• WHAT TO PRODUCE
Report how many lines below contain the word "Abhinav". Give only the number.

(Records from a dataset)
Content starts
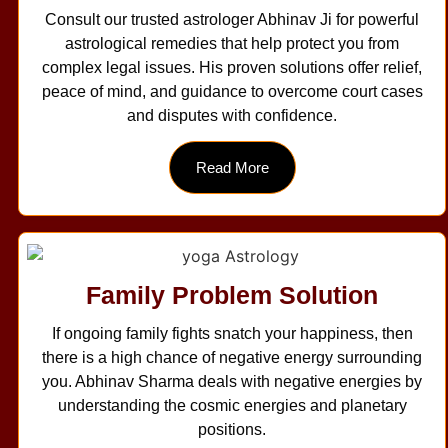
Consult our trusted astrologer Abhinav Ji for powerful
astrological remedies that help protect you from
complex legal issues. His proven solutions offer relief,
peace of mind, and guidance to overcome court cases
and disputes with confidence.
Read More
Family Problem Solution
If ongoing family fights snatch your happiness, then
there is a high chance of negative energy surrounding
you. Abhinav Sharma deals with negative energies by
understanding the cosmic energies and planetary
positions.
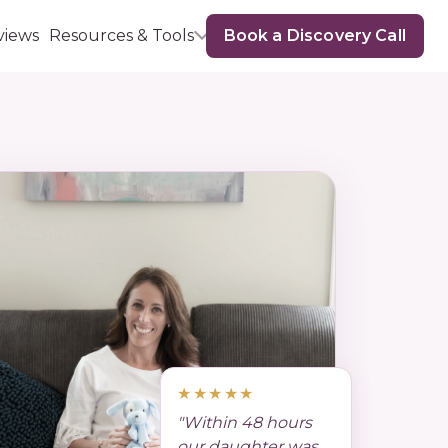
views
Resources & Tools
Book a Discovery Call
★★★★★
"Within 48 hours
our daughter was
Content ends
• TASK SOLUTION
2